Show, from the records below, all lines that contain the word "Areum".

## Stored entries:
------------------------------------------------------------------------

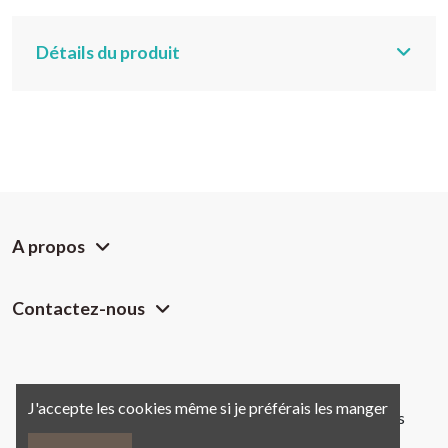
Détails du produit
A propos
Contactez-nous
J'accepte les cookies même si je préférais les manger
Copyright @
Chemin des Crêtes.
Tous droits réservés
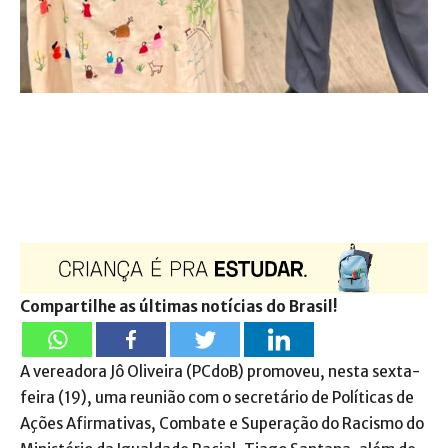
Compartilhe as últimas notícias do Brasil!
A vereadora Jô Oliveira (PCdoB) promoveu, nesta sexta-
feira (19), uma reunião com o secretário de Políticas de
Ações Afirmativas, Combate e Superação do Racismo do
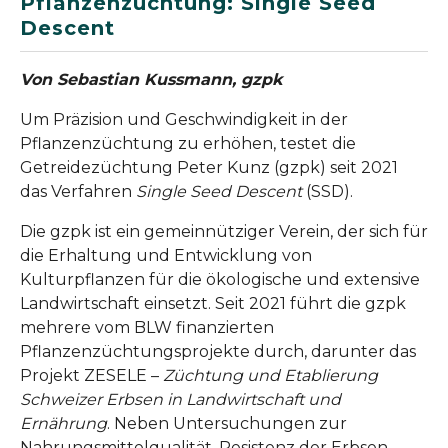
Pflanzenzüchtung: Single Seed
Descent
Von Sebastian Kussmann, gzpk
Um Präzision und Geschwindigkeit in der
Pflanzenzüchtung zu erhöhen, testet die
Getreidezüchtung Peter Kunz (gzpk) seit 2021
das Verfahren
Single Seed Descent
(SSD).
Die gzpk ist ein gemeinnütziger Verein, der sich für
die Erhaltung und Entwicklung von
Kulturpflanzen für die ökologische und extensive
Landwirtschaft einsetzt. Seit 2021 führt die gzpk
mehrere vom BLW finanzierten
Pflanzenzüchtungsprojekte durch, darunter das
Projekt ZESELE –
Züchtung und Etablierung
Schweizer Erbsen in Landwirtschaft und
Ernährung
. Neben Untersuchungen zur
Nahrungsmittelqualität, Resistenz der Erbsen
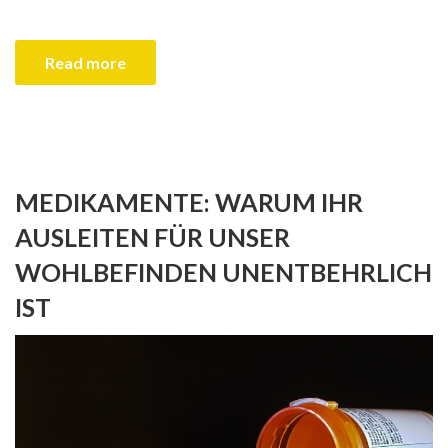
Read more
MEDIKAMENTE: WARUM IHR
AUSLEITEN FÜR UNSER
WOHLBEFINDEN UNENTBEHRLICH
IST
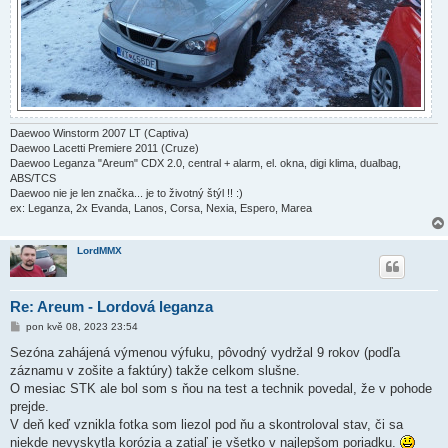
Daewoo Winstorm 2007 LT (Captiva)
Daewoo Lacetti Premiere 2011 (Cruze)
Daewoo Leganza "Areum" CDX 2.0, central + alarm, el. okna, digi klima, dualbag,
ABS/TCS
Daewoo nie je len značka... je to životný štýl !! :)
ex: Leganza, 2x Evanda, Lanos, Corsa, Nexia, Espero, Marea
LordMMX
Re: Areum - Lordová leganza
P
pon kvě 08, 2023 23:54
ř
í
Sezóna zahájená výmenou výfuku, pôvodný vydržal 9 rokov (podľa
s
záznamu v zošite a faktúry) takže celkom slušne.
p
ě
O mesiac STK ale bol som s ňou na test a technik povedal, že v pohode
v
prejde.
e
k
V deň keď vznikla fotka som liezol pod ňu a skontroloval stav, či sa
niekde nevyskytla korózia a zatiaľ je všetko v najlepšom poriadku.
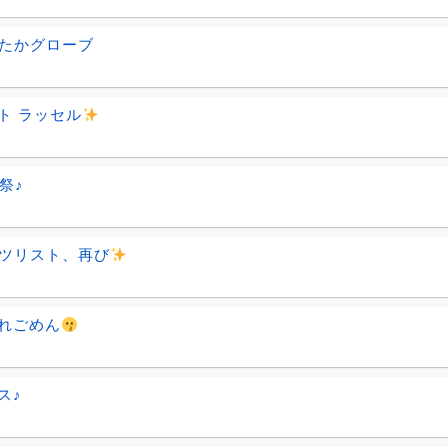
たかグローブ
ト ラッセル
O祭♪
ツリスト、再び
れごめん
ス♪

------------------------------------------------------------------------

## Response box:
Daewoo Leganza "Areum" CDX 2.0, central + alarm, el. okna, digi klima, dualbag,
Re: Areum - Lordová leganza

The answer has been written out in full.